Author Topic: #MeToo and The Morality of Forgiveness  (Read 109 times)

0 Members and 2 Guests are viewing this topic.

Offline kimmy

  • Full Member
  • ***
  • Posts: 5033
  • Location: Kim City BC
Re: #MeToo and The Morality of Forgiveness
« on: September 19, 2018, 11:50:38 am »
The title says "One strike and you're out".

In large measure that's not the case.  For the most part the targets of #MeToo have not been guys who made one simple mistake. They have been predators who've knowingly exploited a position of power. The most odious examples, like Harvey Weinstein or Bill Cosby, have patterns of behavior that span many years and dozens of victims. These aren't good people who made a mistake, they're terrible people who carried on their behavior without a hint of remorse because they knew they had the power to do so.

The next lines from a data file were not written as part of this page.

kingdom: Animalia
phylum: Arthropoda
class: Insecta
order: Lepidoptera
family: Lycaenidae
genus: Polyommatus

Jian Ghomeshi may have been acquitted of the sexual assault related charges against him, but he has never been exonerated for treating his female underlings at CBC like garbage. Reminder that disregarding the charges he was acquitted of, he was also accused of repeated inappropriate touching and inappropriate talk to his female subordinates. After the CBC's internal investigation, two of the managers at CBC were fired for enabling Ghomeshi and silencing the women who complained about his behavior. They protected Ghomeshi because he was "the talent".   Like Weinstein and Cosby, Ghomeshi strikes me as a guy who felt that he could get away with it.  He's not a good guy who made a mistake, he's a bad guy who got caught.

So I don't share Mrs Blatchford's sympathy for him.